### EXERCISE DESCRIPTION
Could you return all of the listing below exactly, please?

[[ LISTED RECORDS open ]]

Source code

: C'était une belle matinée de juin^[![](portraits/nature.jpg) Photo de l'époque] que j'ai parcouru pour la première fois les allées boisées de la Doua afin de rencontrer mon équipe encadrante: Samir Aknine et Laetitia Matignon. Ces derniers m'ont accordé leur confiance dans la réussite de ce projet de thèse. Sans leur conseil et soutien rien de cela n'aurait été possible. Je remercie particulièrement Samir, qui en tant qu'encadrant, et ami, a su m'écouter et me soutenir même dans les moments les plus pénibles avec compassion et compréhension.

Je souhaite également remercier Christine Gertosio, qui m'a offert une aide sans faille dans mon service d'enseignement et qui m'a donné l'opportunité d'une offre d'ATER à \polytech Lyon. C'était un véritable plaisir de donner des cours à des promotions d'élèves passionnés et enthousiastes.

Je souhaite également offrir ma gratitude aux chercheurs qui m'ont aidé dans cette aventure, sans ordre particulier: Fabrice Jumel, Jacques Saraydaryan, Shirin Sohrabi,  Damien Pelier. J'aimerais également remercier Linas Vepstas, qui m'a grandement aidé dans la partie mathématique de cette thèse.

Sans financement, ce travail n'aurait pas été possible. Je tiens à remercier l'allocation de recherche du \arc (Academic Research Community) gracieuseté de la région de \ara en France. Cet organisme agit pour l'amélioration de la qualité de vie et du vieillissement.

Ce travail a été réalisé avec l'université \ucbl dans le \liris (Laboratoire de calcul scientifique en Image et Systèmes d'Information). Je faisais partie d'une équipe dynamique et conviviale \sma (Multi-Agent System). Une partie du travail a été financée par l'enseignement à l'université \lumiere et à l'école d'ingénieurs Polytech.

[[ LISTED RECORDS closed ]]

### RESPONSE BELOW
Source code

: C'était une belle matinée de juin^[![](portraits/nature.jpg) Photo de l'époque] que j'ai parcouru pour la première fois les allées boisées de la Doua afin de rencontrer mon équipe encadrante: Samir Aknine et Laetitia Matignon. Ces derniers m'ont accordé leur confiance dans la réussite de ce projet de thèse. Sans leur conseil et soutien rien de cela n'aurait été possible. Je remercie particulièrement Samir, qui en tant qu'encadrant, et ami, a su m'écouter et me soutenir même dans les moments les plus pénibles avec compassion et compréhension.

Je souhaite également remercier Christine Gertosio, qui m'a offert une aide sans faille dans mon service d'enseignement et qui m'a donné l'opportunité d'une offre d'ATER à \polytech Lyon. C'était un véritable plaisir de donner des cours à des promotions d'élèves passionnés et enthousiastes.

Je souhaite également offrir ma gratitude aux chercheurs qui m'ont aidé dans cette aventure, sans ordre particulier: Fabrice Jumel, Jacques Saraydaryan, Shirin Sohrabi,  Damien Pelier. J'aimerais également remercier Linas Vepstas, qui m'a grandement aidé dans la partie mathématique de cette thèse.

Sans financement, ce travail n'aurait pas été possible. Je tiens à remercier l'allocation de recherche du \arc (Academic Research Community) gracieuseté de la région de \ara en France. Cet organisme agit pour l'amélioration de la qualité de vie et du vieillissement.

Ce travail a été réalisé avec l'université \ucbl dans le \liris (Laboratoire de calcul scientifique en Image et Systèmes d'Information). Je faisais partie d'une équipe dynamique et conviviale \sma (Multi-Agent System). Une partie du travail a été financée par l'enseignement à l'université \lumiere et à l'école d'ingénieurs Polytech.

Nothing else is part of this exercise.